Eigene Vorurteile erkennen und abbauen: 

Vorurteile sind Teil unseres Denkens – auch im medizinischen Alltag. Oft entstehen sie unbewusst durch Erfahrungen, gesellschaftliche Rollenbilder oder auch durch das, was wir in der Ausbildung lernen (2). Vor allem im medizinischen Setting werden Schubladen genutzt, um Beschwerden einzuordnen und Diagnosen zu finden. Diese Denkmuster können in Notsituationen teilweise hilfreich sein, doch gleichzeitig können sie auch dazu führen, dass Symptome bestimmter Personengruppen nicht richtig eingeordnet und Menschen falsch behandelt werden.

Der erste Schritt ist, diese Vorurteile überhaupt zu erkennen.

Frag dich:

  • “Beurteile ich Patient*innen unterschiedlich, je nachdem, ob sie FLINTA* oder cis-männlich sind?”

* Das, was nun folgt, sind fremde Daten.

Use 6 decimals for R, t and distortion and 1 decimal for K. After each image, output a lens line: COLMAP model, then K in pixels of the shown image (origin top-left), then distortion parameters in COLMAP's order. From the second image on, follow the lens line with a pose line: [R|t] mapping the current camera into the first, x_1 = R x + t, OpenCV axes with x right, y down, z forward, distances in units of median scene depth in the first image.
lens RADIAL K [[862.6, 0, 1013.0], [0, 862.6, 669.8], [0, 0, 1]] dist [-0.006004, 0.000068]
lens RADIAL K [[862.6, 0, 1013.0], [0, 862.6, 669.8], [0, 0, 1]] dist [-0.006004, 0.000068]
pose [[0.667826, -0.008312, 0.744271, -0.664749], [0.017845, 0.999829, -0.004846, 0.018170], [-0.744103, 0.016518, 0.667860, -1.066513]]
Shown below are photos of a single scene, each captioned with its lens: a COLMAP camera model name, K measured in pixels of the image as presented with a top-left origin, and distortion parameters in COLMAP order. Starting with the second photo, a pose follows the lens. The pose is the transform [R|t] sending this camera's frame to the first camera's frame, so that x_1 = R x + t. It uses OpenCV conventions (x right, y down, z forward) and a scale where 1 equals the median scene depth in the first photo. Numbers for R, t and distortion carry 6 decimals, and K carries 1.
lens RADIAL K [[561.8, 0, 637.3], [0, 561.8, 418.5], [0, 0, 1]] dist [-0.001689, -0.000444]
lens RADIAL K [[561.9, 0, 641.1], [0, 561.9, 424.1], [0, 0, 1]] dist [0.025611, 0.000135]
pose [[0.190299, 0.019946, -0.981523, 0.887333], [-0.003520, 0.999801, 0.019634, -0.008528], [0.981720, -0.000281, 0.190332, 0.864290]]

  • “Habe ich schon einmal eine Diagnose zu schnell festgelegt, ohne genau hinzuhören?”

Es kann helfen, sich im Team auszutauschen und ehrlich in die Selbstreflexion zu gehen. Denkfallen passieren schnell und müssen enttarnt werden. Vorurteile abzubauen, heißt bewusst innezuhalten, zuzuhören und jede Person individuell wahrzunehmen. Nimm dir Zeit, auch wenn der Alltag stressig ist, und hinterfrage deine ersten Eindrücke. Nutze Checklisten oder Leitfäden, um Diagnosen systematisch und ohne voreilige Schlüsse zu prüfen.